How to complete this task: Within the records below, filter for lines carrying the word "none" and copy them.

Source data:
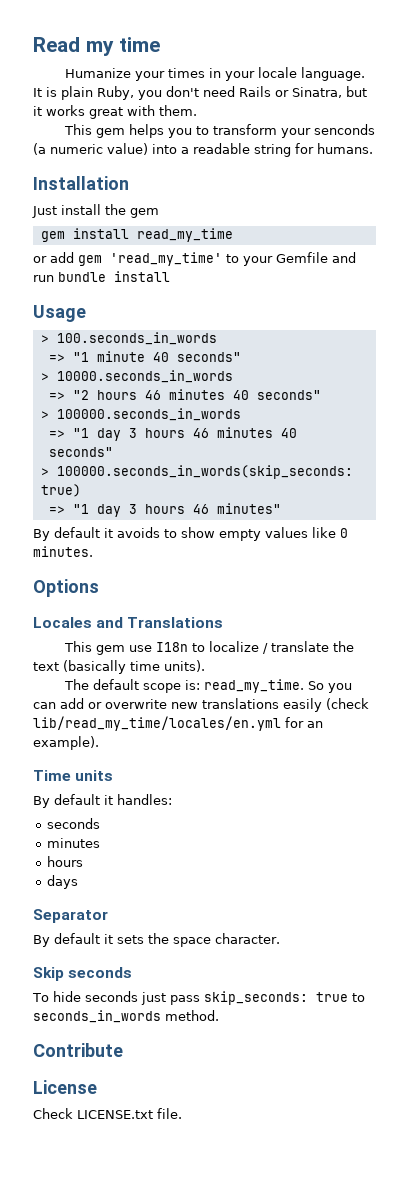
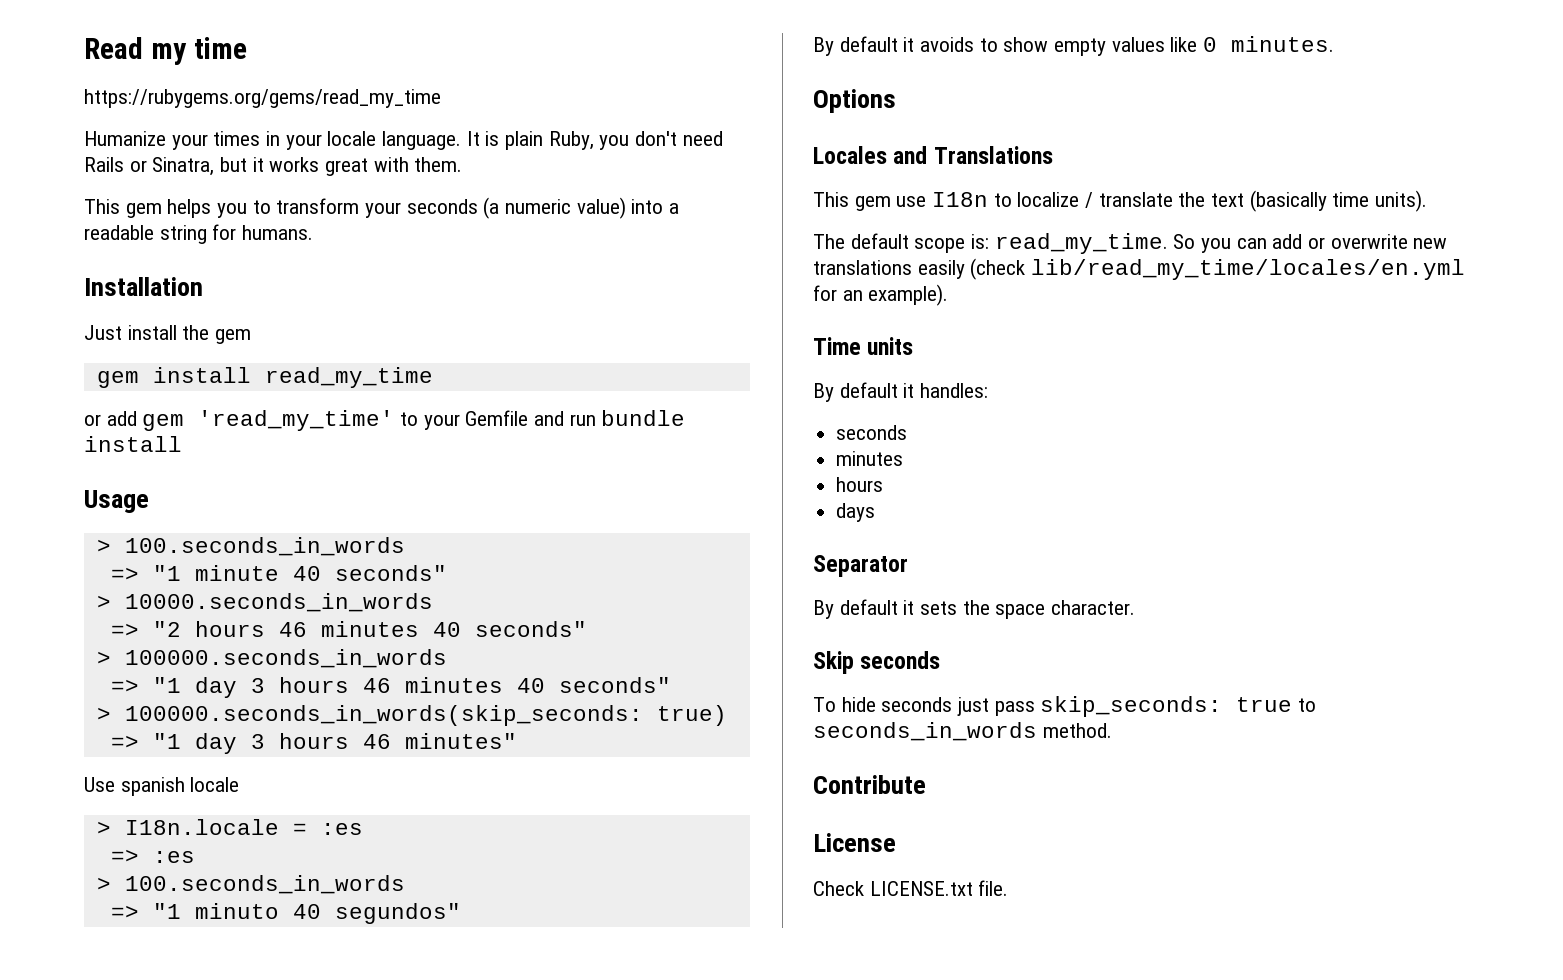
(161, 44) none -> [84,89,441,108] // https://rubygems.org/gems/read_my_time
[313,124,375,135] senconds -> [406,199,478,214] seconds
(281, 508) none -> [84,777,240,796] [96,819,363,835] [110,849,195,863] [96,875,405,894] [110,903,461,924] // Use spanish locale // > I18n.locale = :es // => :es // > 100.seconds_in_words // => "1 minuto 40 segundos"

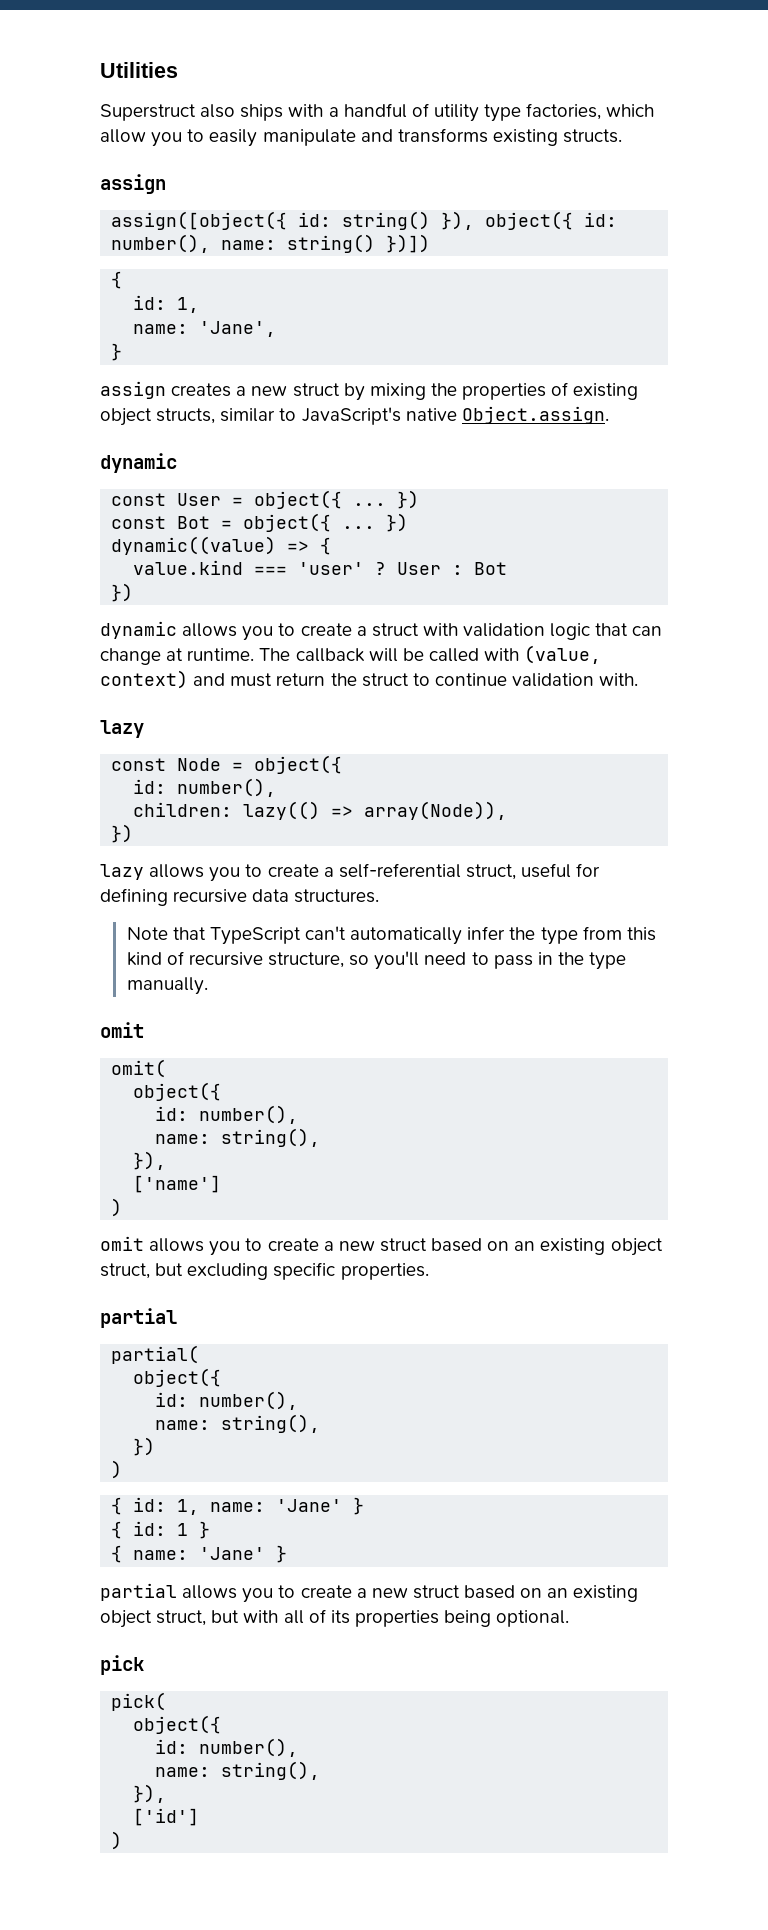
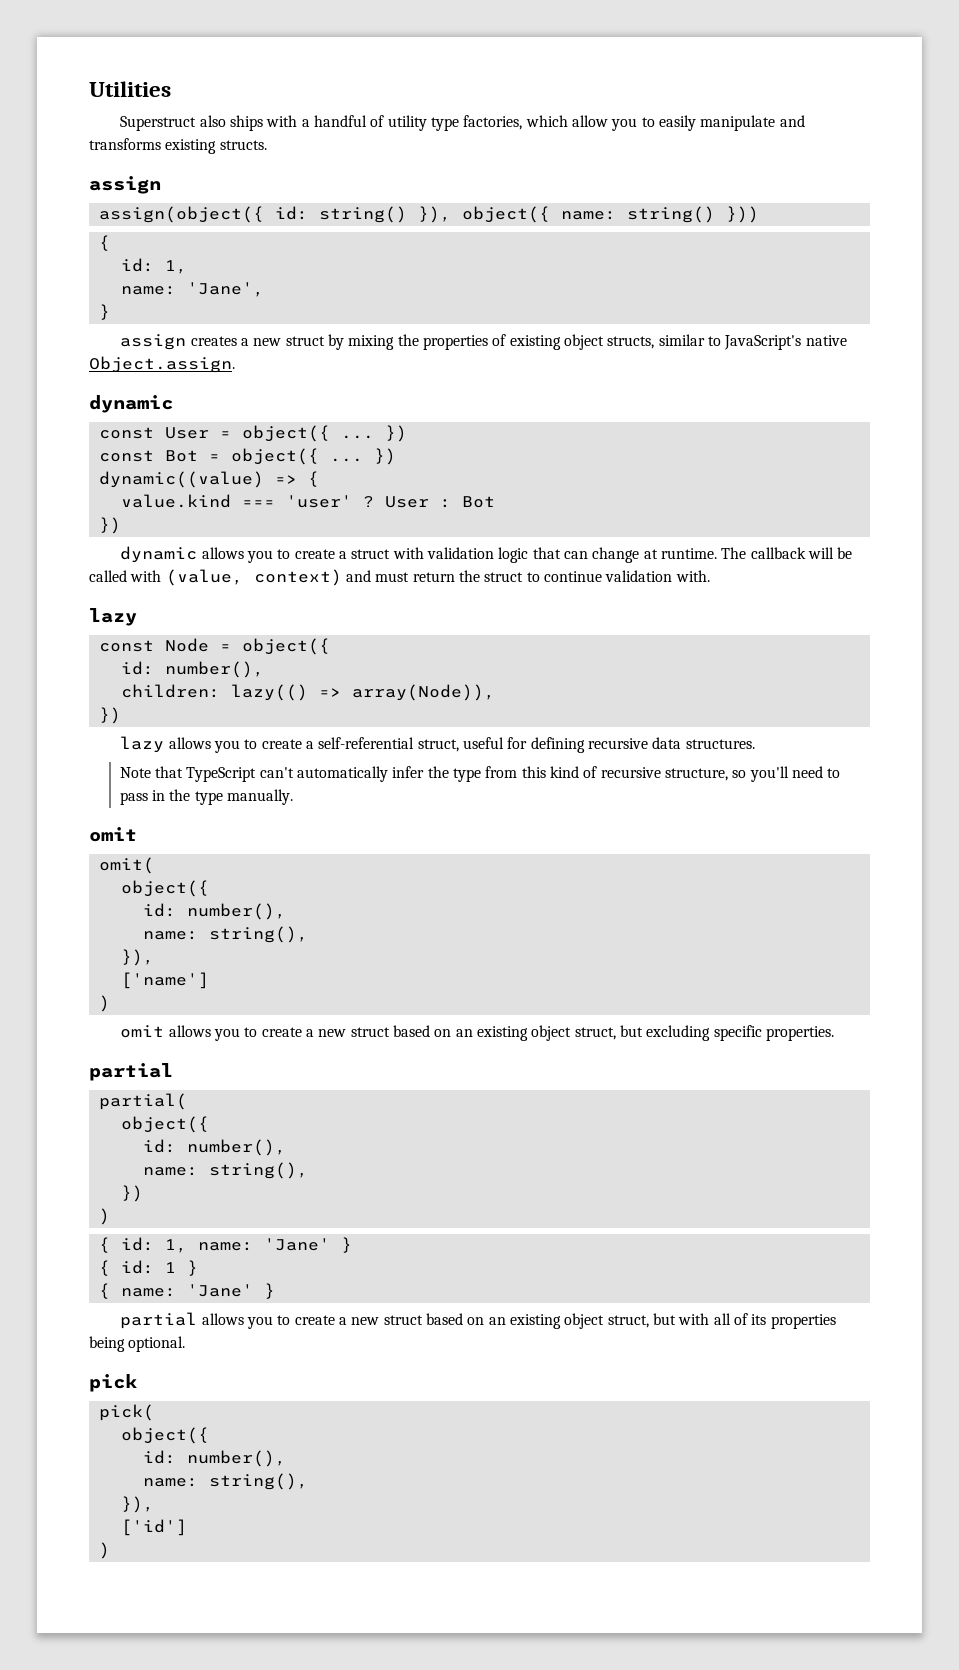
[111,211,288,230] assign([object({ -> [98,206,264,223] assign(object({
[584,212,618,227] [111,234,211,253] id: number(), -> (550, 214) none
[386,234,431,253] })]) -> [725,206,759,223] }))

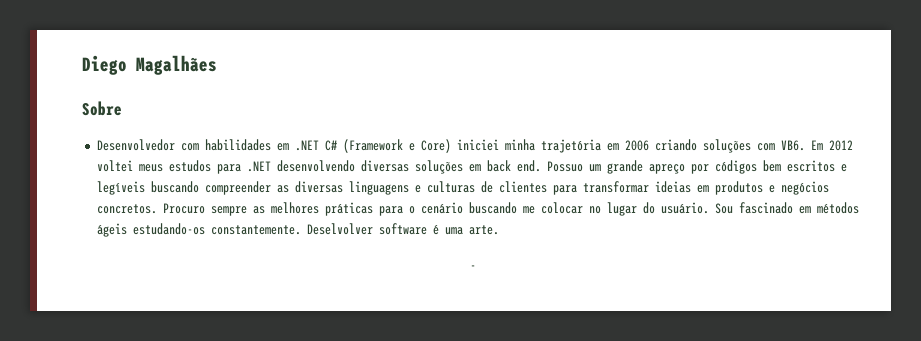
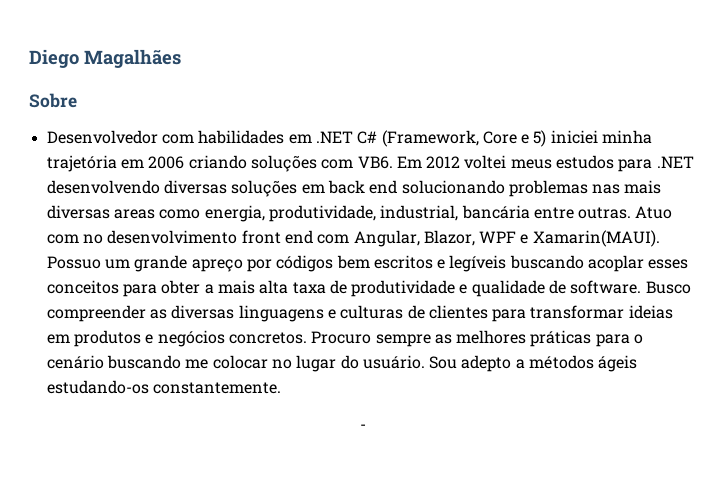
[342,139,451,153] (Framework e Core) -> [381,130,547,147] (Framework, Core e 5)
[516,160,541,172] end. -> [369,180,662,197] [46,205,673,222] [46,230,660,247] end solucionando problemas nas mais diversas areas como energia, produtividade, industrial, bancária entre outras. Atuo com no desenvolvimento front end com Angular, Blazor, WPF e Xamarin(MAUI).
(199, 187) none -> [588,255,689,272] [46,280,691,297] acoplar esses conceitos para obter a mais alta taxa de produtividade e qualidade de software. Busco
[738,202,811,214] fascinado em -> [461,355,525,372] adepto a
[306,223,499,235] Deselvolver software é uma arte. -> (281, 388) none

The answer:
(161, 44) none -> [84,89,441,108] // https://rubygems.org/gems/read_my_time
(281, 508) none -> [84,777,240,796] [96,819,363,835] [110,849,195,863] [96,875,405,894] [110,903,461,924] // Use spanish locale // > I18n.locale = :es // => :es // > 100.seconds_in_words // => "1 minuto 40 segundos"
[584,212,618,227] [111,234,211,253] id: number(), -> (550, 214) none
(199, 187) none -> [588,255,689,272] [46,280,691,297] acoplar esses conceitos para obter a mais alta taxa de produtividade e qualidade de software. Busco
[306,223,499,235] Deselvolver software é uma arte. -> (281, 388) none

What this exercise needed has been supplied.